Los tiempos de tensión y cambio son propicios para mostrar la calidad de los dirigentes políticos y también las fortalezas o debilidades de los partidos. A un año de las votaciones federales el panorama de los organismos y los actores que intervendrán en las campañas electorales está completo y dibujado en sus detalles. Los partidos mayores, PAN, PRD y PRI, han definido sus pretensiones. Si a ellos se les analiza con cuidado bien resalta de inmediato la endeble credibilidad que trasminan a la sociedad como la parte crucial del diagnóstico. Para solidificar su legitimidad y cerrar la brecha de incredulidad que los aqueja, el trío se ha embarcado en sendos procesos transformadores para seleccionar a sus candidatos. En ellos tres, las condiciones y los resultados obtenidos hasta el presente son dispares.

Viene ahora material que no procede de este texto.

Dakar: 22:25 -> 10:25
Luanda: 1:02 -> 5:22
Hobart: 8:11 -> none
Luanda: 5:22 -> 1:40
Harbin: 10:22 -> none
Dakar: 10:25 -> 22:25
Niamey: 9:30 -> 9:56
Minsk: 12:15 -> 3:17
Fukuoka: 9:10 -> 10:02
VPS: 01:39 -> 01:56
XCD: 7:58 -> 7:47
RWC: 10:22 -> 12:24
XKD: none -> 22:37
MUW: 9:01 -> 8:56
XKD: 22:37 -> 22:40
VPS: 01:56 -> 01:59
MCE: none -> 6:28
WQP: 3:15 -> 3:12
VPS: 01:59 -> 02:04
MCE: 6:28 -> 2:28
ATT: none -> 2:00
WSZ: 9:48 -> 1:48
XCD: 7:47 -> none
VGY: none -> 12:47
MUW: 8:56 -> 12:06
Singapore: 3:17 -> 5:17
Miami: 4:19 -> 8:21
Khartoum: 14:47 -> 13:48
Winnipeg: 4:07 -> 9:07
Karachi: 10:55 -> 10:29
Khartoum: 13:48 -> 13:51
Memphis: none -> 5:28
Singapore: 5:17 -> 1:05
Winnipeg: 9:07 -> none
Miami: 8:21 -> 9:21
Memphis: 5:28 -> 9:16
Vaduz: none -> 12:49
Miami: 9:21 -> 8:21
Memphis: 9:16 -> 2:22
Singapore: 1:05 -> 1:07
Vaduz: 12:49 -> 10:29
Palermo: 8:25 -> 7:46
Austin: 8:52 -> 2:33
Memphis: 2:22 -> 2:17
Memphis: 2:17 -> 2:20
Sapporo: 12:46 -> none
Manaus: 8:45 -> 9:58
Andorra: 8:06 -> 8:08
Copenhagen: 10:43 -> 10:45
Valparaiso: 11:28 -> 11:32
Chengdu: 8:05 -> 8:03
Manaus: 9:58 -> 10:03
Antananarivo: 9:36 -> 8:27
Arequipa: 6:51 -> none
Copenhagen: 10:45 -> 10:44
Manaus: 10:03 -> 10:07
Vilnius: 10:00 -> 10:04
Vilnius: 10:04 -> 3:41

El que muestra mayores avances, peligros y consecuencias para el país es el que se desató en el PRI. A pesar de ser el más anclado con sus probados rituales, ha hecho un gran esfuerzo por adecuarse al presente y ensanchar así sus oportunidades para competir. El del PAN parece un asunto resuelto de antemano al imponerse, como indiscutible, la figura de Fox. Se la ganó a pulso y desde fuera de la jerarquía partidaria, corriendo por una ruta harto heterodoxa. La reciente modificación de los estatutos panistas para abrirse a la participación de todos sus militantes y adherentes quedará sin el referente de la competencia y, por tanto, sin su contenido legitimador para el que fue diseñada. La definición de su ser partidario, antes sólido y transparente, ha sufrido los desgastes inevitables de las experiencias de gobierno; la afectaron los cambios de dirigentes, la complicaron sus patrocinadores ocultos y la complicaron sus relaciones íntimas con el poder central. Ello es parte sustantiva de su angustia, la creciente interrogante pública y el motivo de sus búsquedas actuales.
En el PRD cerraron filas alrededor de Cárdenas. Esperando, con verdadera ilusión, renovar la magia del lejano 88 cuando colmaron de gente los polvorientos caminos del México profundo y conjuntaron los afanes reivindicativos de una izquierda, hasta entonces excluida de las decisiones, para galvanizar el descontento de un amplio espectro de votantes sin partido. La experiencia vivida en el 97 capitalino les renovó esperanzas dándoles un sustento que pretenden generalizar para el 2000 de sus pospuestas ambiciones. Lo cierto es que todo apunta hacia un Cárdenas que tampoco tendrá, al interior del partido, rival de consideración y su candidatura será declarada de antemano. La única salvedad que puede encontrar el PRD para brincar el escollo de Muñoz Ledo es ir a unas primarias con la llamada alianza de izquierda.
Si bien el PRI es el que va adelante, hay en su notable proceso dos salvedades que pueden revertirle el propósito de emparejarse con la urgencia de mayor democracia interna: la cargada y la manipulación de las urnas. Ambos escollos son expectativas ominosas que atentarían, de condensarse, contra la unidad del partido y rebajarían la ansiada legitimidad para enfrentar la cerrada competencia que se visualiza. Pero, hasta hoy en día, la ventaja que van cuajando los priístas es materia tan firme como cierta. Han ocupado los espacios difusivos, tienen la iniciativa y la competencia no sólo es verídica, sino que se recrudece al diferenciarse, con relativa nitidez, las opciones que tienen a la mano. Por un lado el Labastida aprisionado por sus lealtades al régimen que sirvió con una eficiencia puesta en duda por crecientes segmentos de la sociedad. Todavía sin concretar un núcleo atractivo para los priístas que habrán de elegirlo y entre los que el descontento y la inseguridad de su futuro concreto es una realidad tangible. Y lo que es todavía su atadura mayor, el muy escaso margen de disidencia que el pequeño grupo en el poder y su poderosa coalición de apoyo (o de dirección) está dispuesto a permitirle. Por el otro costado puede verse a un Madrazo que se ha apropiado, con indudable habilidad y soltura en el discurso de la critica y la expectativa de renovación. Auxiliado en ello por el hueco que dejó un Bartlett disperso, complejo, irónico, reactivo y desfasado a pesar de su indudable capacidad y experiencia. Así, la calidad de los liderazgos partidistas se pone a prueba y nada asegura que los resultados estén, de nueva cuenta, a la altura de las necesidades de los atribulados mexicanos.